The criteria for earning the comprehensive cancer center designation were having fully developed programs in research, patient care, and education. Although affiliated with and under the jurisdiction of The University of Texas System, MD Anderson did not originally have an educational infrastructure. This “lack of an academic venue,” Dr. Clark believed, “would hamper recruitment of top-quality scientists and clinicians.” Thus, in 1948, The University of Texas Postgraduate School of Medicine was formed as part of MD Anderson. But even though the institution could now offer residencies and fellowships, it could not yet offer academic degrees. That changed in 1963 with the establishment of The University of Texas Graduate School of Biomedical Sciences (GSBS), which was staffed by faculty from MD Anderson and offered graduate degrees in physics, biochemistry, and biology. Faculty from the newly created The University of Texas Health Science Center at Houston joined in the early 1970s. Not until the turn of the 21st century, however, did GSBS master’s and doctoral degrees officially bear the MD Anderson name.

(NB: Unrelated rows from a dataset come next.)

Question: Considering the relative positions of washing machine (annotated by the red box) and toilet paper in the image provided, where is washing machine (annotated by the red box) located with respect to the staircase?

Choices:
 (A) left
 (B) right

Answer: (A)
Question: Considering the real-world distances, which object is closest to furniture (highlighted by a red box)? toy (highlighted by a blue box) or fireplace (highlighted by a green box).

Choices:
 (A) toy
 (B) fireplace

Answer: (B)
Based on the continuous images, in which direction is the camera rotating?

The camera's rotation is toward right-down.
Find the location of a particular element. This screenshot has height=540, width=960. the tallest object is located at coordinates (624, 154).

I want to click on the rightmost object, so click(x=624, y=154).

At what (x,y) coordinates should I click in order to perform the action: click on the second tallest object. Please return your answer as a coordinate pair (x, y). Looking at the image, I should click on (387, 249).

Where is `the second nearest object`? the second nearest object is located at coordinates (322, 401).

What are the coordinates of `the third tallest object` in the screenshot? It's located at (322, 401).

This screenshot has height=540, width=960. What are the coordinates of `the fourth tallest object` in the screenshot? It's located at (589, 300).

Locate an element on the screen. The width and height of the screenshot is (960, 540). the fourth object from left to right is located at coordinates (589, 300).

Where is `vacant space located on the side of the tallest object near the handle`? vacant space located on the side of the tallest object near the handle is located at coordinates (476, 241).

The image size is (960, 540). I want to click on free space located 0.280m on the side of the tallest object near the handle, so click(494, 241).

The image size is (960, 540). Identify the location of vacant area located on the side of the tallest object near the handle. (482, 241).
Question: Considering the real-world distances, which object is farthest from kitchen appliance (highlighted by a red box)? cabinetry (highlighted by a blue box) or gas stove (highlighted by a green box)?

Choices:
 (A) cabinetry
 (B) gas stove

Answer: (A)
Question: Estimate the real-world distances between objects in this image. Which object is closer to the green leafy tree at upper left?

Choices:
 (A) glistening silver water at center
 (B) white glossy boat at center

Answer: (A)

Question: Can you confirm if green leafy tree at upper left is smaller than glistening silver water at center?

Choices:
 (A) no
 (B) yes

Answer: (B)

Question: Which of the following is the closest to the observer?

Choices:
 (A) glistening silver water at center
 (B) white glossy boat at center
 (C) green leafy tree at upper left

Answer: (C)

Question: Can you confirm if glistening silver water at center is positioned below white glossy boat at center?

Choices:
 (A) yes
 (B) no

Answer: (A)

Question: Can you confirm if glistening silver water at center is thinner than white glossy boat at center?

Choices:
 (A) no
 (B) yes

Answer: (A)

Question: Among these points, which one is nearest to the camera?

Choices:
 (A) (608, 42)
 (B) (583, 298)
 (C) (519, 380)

And in 2006, the new MD Anderson School of Health Professions began offering bachelor’s degrees in eight allied health disciplines, replacing the certificate programs the institution previously offered.
Throughout the institution’s 70-year history, continuing medical education has been an important part of MD Anderson’s educational mission, from the offering of short courses and in-service training for physicians to the presentation of seminars, grand rounds, conferences, lectures, and workshops. In the past year alone, nearly 7,000 physicians, scientists, nurses, and other health professionals have taken part in educational programs at MD Anderson, and thousands more participate annually in continuing education and distance-learning opportunities.
In addition to providing educational opportunities for the medical community, MD Anderson has produced educational programs and materials for the general public—particularly in the area of cancer prevention. Cancer prevention has long been an important adjunct to MD Anderson’s educational programs, and in many ways it is supported by the other two institutional pillars, translational research and multidisciplinary care. A charge originally taken up by Charles A. LeMaistre, M.D., MD Anderson’s president from 1978 to 1996, cancer prevention is a clinical and research initiative with an educational component, and this initiative directly benefits not only patients but also healthy individuals, those at risk of developing cancer, survivors, and caregivers.
Dr. LeMaistre once said, “Most cancers are avoidable and most cancers are preventable … but curative medicine, despite its remarkable achievements, will not single-handedly lead us to significant control of cancer.” By successfully integrating translational research, multidisciplinary patient care, education, and cancer prevention efforts, MD Anderson continues its stated mission “to eliminate cancer in Texas, the nation, and the world.”